Le site officiel de Guinée équatoriale a annoncé que Teodoro Obiang Nguema Mbasogo, au pouvoir depuis 1979, serait « nominé » au Prix Nobel de la Paix 2025. Une annonce choquante, d’abord parce que le processus Nobel est strictement confidentiel et qu’aucune nomination n’est jamais rendue publique par le comité avant cinquante ans. Mais surtout parce qu’elle illustre le cynisme d’un régime qui tente de transformer l’une des dictatures les plus sanglantes d’Afrique en une prétendue vitrine de paix.

Car la vérité est implacable. Obiang ne fut pas un spectateur, mais le bras exécuteur de la terreur instaurée par Macías Nguema. C’est sous son autorité militaire que furent perpétrés les massacres qui ont décimé la classe intellectuelle équato-guinéenne, provoqué des dizaines de milliers d’exils et réduit un pays à l’état de prison à ciel ouvert.

Mon père, Raimundo Ela Nve, ingénieur de renom, avait choisi de défendre la vie dans ce contexte de mort. Son intégrité et son engagement l’ont désigné comme cible d’un système qui voulait anéantir toute conscience libre. Son histoire, loin d’être oubliée, a été documentée par le journaliste d’investigation Paul Kenyon, qui a su rendre hommage à son rôle et montrer comment son courage illustre la lutte d’une génération sacrifiée.

C’est à lui, et à cette génération, que je rends hommage aujourd’hui. Leur combat, je le poursuis.

Car les méthodes d’hier perdurent. Le pouvoir se transmet désormais par les fils, avec les mêmes pratiques : exclusion, menaces, tortures, collusion avec les multinationales. Mon propre parcours en témoigne. Après avoir été neutralisé professionnellement par Nalco/ChampionX, une entreprise opérant sous l’aile de Gabriel Obiang, j’ai dû fuir, me battre, et aujourd’hui engager une procédure judiciaire en France. Le 12 Septembre 2025 au Tribunal de Prud’homme de Bobigny (France) s’ouvrira un premier procès que j’ai choisi de transformer en cas de jurisprudence internationale. Parce qu’il ne s’agit pas seulement de mon histoire, mais de celle de tous les intellectuels équato-guinéens et africains condamnés au silence par les dictatures et l’impunité des grandes compagnies.

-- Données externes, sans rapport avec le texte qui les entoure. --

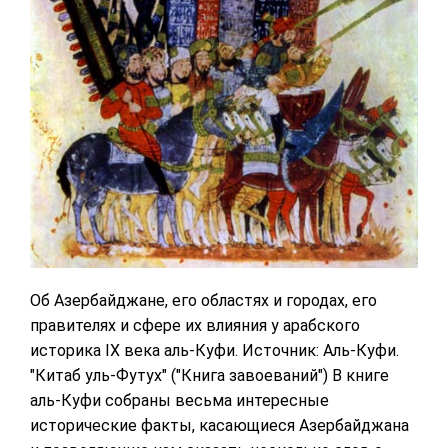
Об Азербайджане, его областях и городах, его
правителях и сфере их влияния у арабского
историка IX века аль-Куфи. Источник: Аль-Куфи.
"Китаб уль-Футух" ("Книга завоеваний") В книге
аль-Куфи собраны весьма интересные
исторические факты, касающиеся Азербайджана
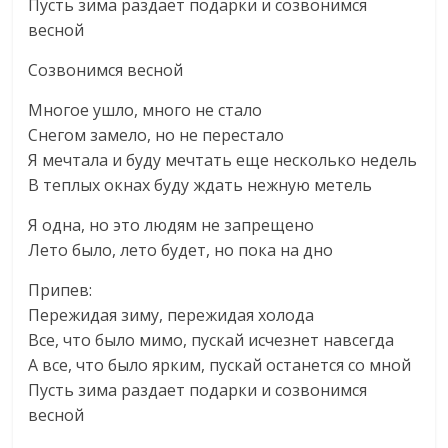
Пусть зима раздает подарки и созвонимся
весной
Созвонимся весной
Многое ушло, много не стало
Снегом замело, но не перестало
Я мечтала и буду мечтать еще несколько недель
В теплых окнах буду ждать нежную метель
Я одна, но это людям не запрещено
Лето было, лето будет, но пока на дно
Припев:
Пережидая зиму, пережидая холода
Все, что было мимо, пускай исчезнет навсегда
А все, что было ярким, пускай останется со мной
Пусть зима раздает подарки и созвонимся
весной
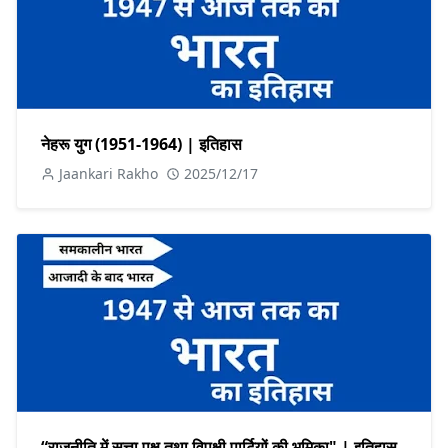
नेहरू युग (1951-1964) | इतिहास
Jaankari Rakho
2025/12/17
“राजनीति में सत्ता पक्ष तथा विपक्षी पार्टियों की भूमिका" | इतिहास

Voilà le contraste : un dictateur qui s’autoproclame artisan de paix, et une génération de victimes qui continue de chercher justice. Voilà pourquoi le mouvement que j’ai fondé, MILIGE, aujourd’hui reconnu légalement en France, s’engage pour une transition politique souveraine, pour la mémoire des victimes et pour la reconstruction d’une Guinée équatoriale enfin libre.

Si le Prix Nobel de la Paix a une valeur, il ne peut être dévoyé en instrument de propagande. La vraie paix se construit sur la vérité, la justice et la dignité des peuples. L’héritage de mon père et le combat que je mène aujourd’hui rappellent que ce chemin ne peut être effacé par des communiqués officiels, aussi bruyants soient-ils.